先是鎮國將軍一案牽連甚廣,皇上、太子毫無從輕發落的意思,逐個緝拿歸案,責令三法司加緊審訊,要該死的人趕在今年秋後問斬。
與此同時發生的,是鎮國將軍長子袁庭毅興兵造反,放在明面上的理由是太子挾天子以令諸侯、囚禁皇后、誅殺忠良等滔天罪名。
皇上與太子聞訊,不急不躁,甚至一副懶得理會的樣子,叫一種朝臣一頭霧水,急成了熱鍋上的螞蟻。後來聽聞袁庭毅走出先前睿王的封地之後前行艱難,陷入僵持的局面,這才知道皇上早有部署,心內稍安。
眼下最要緊的事,是皇上每日上朝聽政,由此,謠言便可不攻自破。可皇上偏不肯如此,只每日與襲朗、蔣修染在靜園議事,也不知打的什麼主意。
直到三月下旬,皇上才下旨:太子率兵出征,討伐叛賊。
朝堂譁然。
皇上卻是心意已決,不管群臣說什麼儲君不可擔負這等風險的諫言。原因只有他知道,這是太子拼力求他成全的。
而他自是滿心愉悅,他希望元皇后的骨血是文能安邦武能定國的人,去沙場歷練一番,只有益處。
只有體會到為社稷賣命的熱血兒郎的辛苦,才能體會到這種人的艱辛,才能善待。
是的,他興許骨子裡就是個重武輕文的皇帝,而太子亦是如此,不然不會有去往沙場的膽色,不會一直倚重足智多謀的良將。

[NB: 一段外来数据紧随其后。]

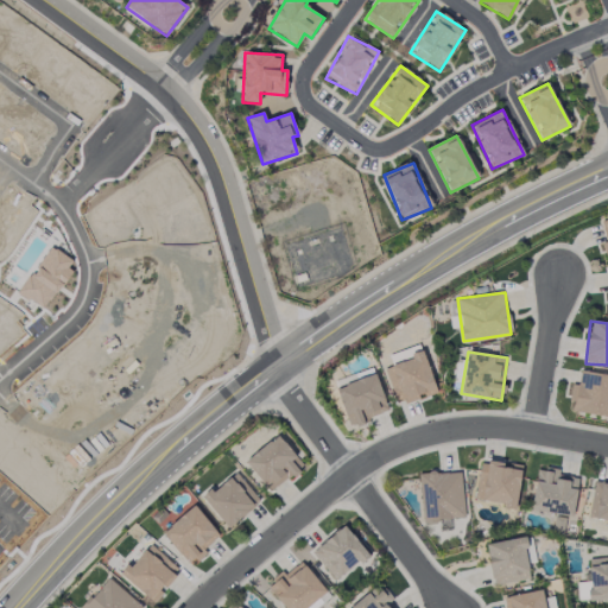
[(437,392),(423,354),(386,367),(399,405),(437,392)]
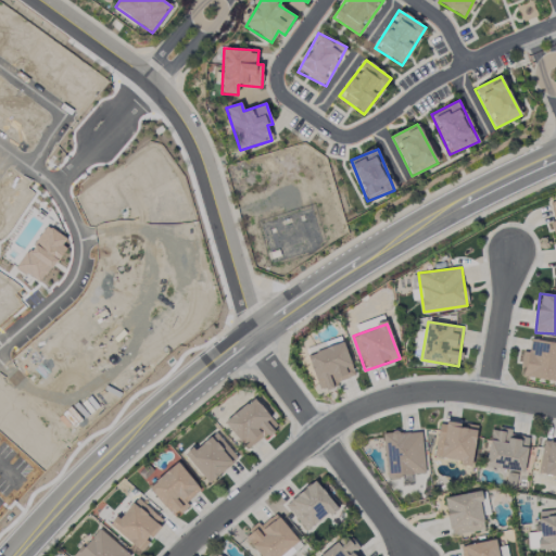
[(555,381),(555,342),(530,340),(529,353),(523,352),(520,378),(555,381)]
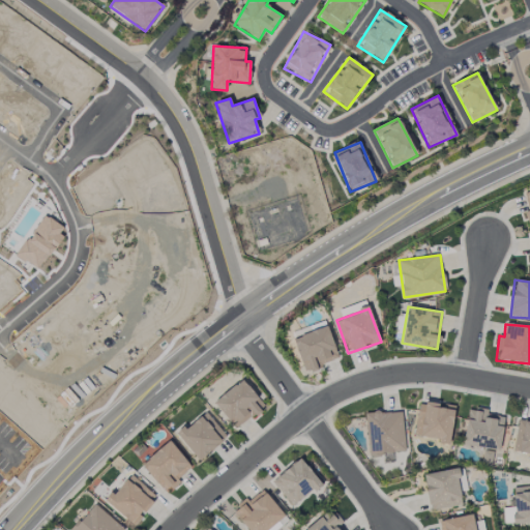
[(292,339),(304,372),(339,360),(327,326),(292,339)]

至於襲朗與蔣修染,太子是不肯帶的,要他們留在京城確保皇上安危,需要帶走的,只有他們對來日戰事做出的部署、給出的良策。
多年父子名分,眼下這些是非,是讓皇上對太子最為滿意的事情。
三月底,太子掛帥出征。
當日,皇上結束這許久稱病的情形,並且日後將每日臨朝,直到太子戰捷歸來。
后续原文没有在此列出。